- _Exercise prompt_: Where a line in the entries below contains the word "musical", it counts; give the total by itself.

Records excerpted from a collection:
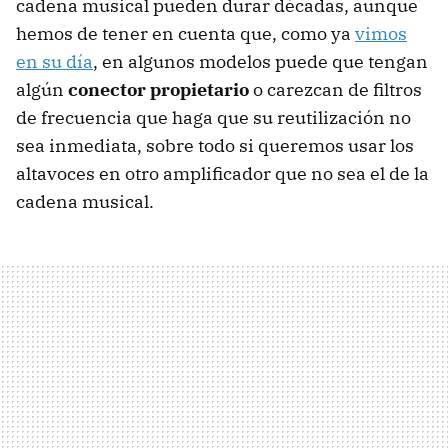
cadena musical pueden durar décadas, aunque
hemos de tener en cuenta que, como ya
vimos
en su día
, en algunos modelos puede que tengan
algún
conector propietario
o carezcan de filtros
de frecuencia que haga que su reutilización no
sea inmediata, sobre todo si queremos usar los
altavoces en otro amplificador que no sea el de la
cadena musical.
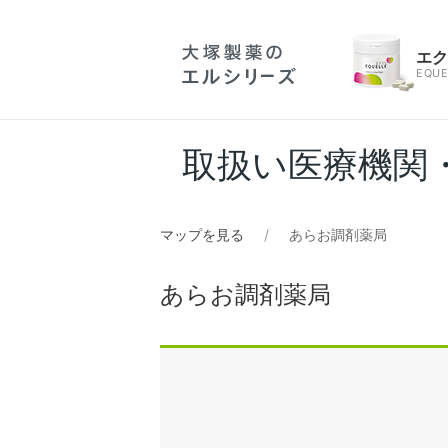
エ
EQUE
取扱い医療機関
マップを見る
あらお調剤薬局
あらお調剤薬局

- _Solved exercise_: 2